Directions for this task>
From the passage on the new ICC Mediation Rules, list every document it says accompanies those rules.

── Excerpted passage ──

On 1 January 2014 the new ICC Mediation Rules will enter into force and replace the ICC Amicable Dispute Resolution (ADR) Rules, which have been in force since 1 July 2001. The Mediation Rules have been prepared by the ICC Commission on Arbitration and ADR through the work of the Consultative Task Force on the Revision of the ICC ADR Rules, Expertise Rules and Dispute Board Rules,1 whose members include dispute resolution practitioners and users from widely diverse legal and cultural traditions around the world. Officially launched in Paris on 4 December 2013, the ICC Mediation Rules will be administered by the ICC International Centre for ADR ('the Centre'), which since 2001 has administered over 180 cases under their predecessor, the ADR Rules.2

The Mediation Rules are accompanied by (i) a revised appendix dealing with fees and costs, (ii) a revised set of model clauses and (iii) a completely new document entitled Mediation Guidance Notes. Given the flexibility that is built into the Mediation Rules, the Mediation Guidance Notes are intended to provide parties, mediators and counsel with information and suggestions on how to take advantage of that flexibility in such a way as to organize mediation proceedings that take account of the parties' needs, their cultural and legal backgrounds and the particularities of the dispute.

The Mediation Rules and clauses are published alongside the ICC Arbitration Rules in hard copy (ICC Publication 865, available in several languages) and online on the ICC's website (www.iccwbo.org, which also contains additional information concerning ICC mediation) and in the ICC Dispute Resolution Library (www.iccdrl.com).

The revision process that led to the Mediation Rules began with the creation of the consultative task force at the end of 2011. Throughout, the task force remained faithful to the guiding principle that amendments should be made only if genuinely useful and necessary. Numerous draft documents were prepared, circulated for comments and discussed on various occasions and at the biannual plenary meetings of the Commission on Arbitration and ADR. The draft Mediation Rules, mediation clauses and Mediation Guidance Notes were unanimously approved by the Commission at its meeting in Paris on 23 May 2013 and subsequently by the ICC Executive Board in September 2013.

───
── Dataset rows ──

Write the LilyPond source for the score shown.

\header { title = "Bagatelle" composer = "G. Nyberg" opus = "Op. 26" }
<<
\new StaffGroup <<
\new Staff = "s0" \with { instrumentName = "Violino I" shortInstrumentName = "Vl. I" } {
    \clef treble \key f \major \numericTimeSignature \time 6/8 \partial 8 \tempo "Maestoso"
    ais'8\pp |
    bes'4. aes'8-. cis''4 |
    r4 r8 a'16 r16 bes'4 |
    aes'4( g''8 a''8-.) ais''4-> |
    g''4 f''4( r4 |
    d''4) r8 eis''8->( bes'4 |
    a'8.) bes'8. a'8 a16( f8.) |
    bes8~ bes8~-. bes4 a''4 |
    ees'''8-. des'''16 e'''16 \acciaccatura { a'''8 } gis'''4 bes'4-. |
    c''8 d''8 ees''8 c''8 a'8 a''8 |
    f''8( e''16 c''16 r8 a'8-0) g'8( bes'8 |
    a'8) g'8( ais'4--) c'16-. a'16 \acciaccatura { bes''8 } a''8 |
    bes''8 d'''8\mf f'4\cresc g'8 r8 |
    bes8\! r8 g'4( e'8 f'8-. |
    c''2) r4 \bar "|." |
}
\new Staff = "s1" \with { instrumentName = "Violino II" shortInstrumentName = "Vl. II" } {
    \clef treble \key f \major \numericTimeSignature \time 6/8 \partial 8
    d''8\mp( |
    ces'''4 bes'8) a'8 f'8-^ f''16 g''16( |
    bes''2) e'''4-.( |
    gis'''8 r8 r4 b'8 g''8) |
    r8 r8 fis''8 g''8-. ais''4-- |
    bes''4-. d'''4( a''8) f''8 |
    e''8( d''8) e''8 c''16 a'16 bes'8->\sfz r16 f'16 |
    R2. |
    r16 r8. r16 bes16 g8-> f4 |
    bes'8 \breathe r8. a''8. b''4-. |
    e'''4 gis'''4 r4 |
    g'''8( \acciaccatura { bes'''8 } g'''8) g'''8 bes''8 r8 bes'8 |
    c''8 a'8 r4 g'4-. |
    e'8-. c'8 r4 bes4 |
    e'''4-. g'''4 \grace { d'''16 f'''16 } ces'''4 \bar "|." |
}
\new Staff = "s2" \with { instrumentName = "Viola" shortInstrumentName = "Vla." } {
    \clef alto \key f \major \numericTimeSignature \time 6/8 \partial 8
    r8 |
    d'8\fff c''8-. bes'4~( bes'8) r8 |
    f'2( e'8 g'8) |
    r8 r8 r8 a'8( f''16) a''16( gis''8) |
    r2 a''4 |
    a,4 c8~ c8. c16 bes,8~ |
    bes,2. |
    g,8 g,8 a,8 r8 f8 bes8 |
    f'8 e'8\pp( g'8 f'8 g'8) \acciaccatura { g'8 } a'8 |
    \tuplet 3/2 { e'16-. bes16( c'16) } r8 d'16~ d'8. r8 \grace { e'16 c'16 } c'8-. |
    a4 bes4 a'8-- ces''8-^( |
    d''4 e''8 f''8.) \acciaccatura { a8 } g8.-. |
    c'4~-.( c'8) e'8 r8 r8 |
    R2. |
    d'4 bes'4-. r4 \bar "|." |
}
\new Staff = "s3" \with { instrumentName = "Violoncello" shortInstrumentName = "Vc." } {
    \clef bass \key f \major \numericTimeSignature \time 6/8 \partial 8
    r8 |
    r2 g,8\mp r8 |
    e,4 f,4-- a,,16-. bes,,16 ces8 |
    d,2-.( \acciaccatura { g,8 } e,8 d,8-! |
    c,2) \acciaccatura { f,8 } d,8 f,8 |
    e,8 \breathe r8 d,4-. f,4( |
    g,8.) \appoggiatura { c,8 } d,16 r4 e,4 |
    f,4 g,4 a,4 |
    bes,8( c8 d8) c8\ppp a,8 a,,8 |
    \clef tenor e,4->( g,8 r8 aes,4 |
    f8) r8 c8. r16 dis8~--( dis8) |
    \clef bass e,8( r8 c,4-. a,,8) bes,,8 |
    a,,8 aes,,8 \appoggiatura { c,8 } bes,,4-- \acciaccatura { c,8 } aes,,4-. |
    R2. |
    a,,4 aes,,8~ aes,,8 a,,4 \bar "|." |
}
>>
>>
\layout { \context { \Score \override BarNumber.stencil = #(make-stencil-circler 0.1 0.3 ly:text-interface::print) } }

───

Solution for this exercise>
- A revised appendix dealing with fees and costs
- A revised set of model clauses
- Mediation Guidance Notes, a completely new document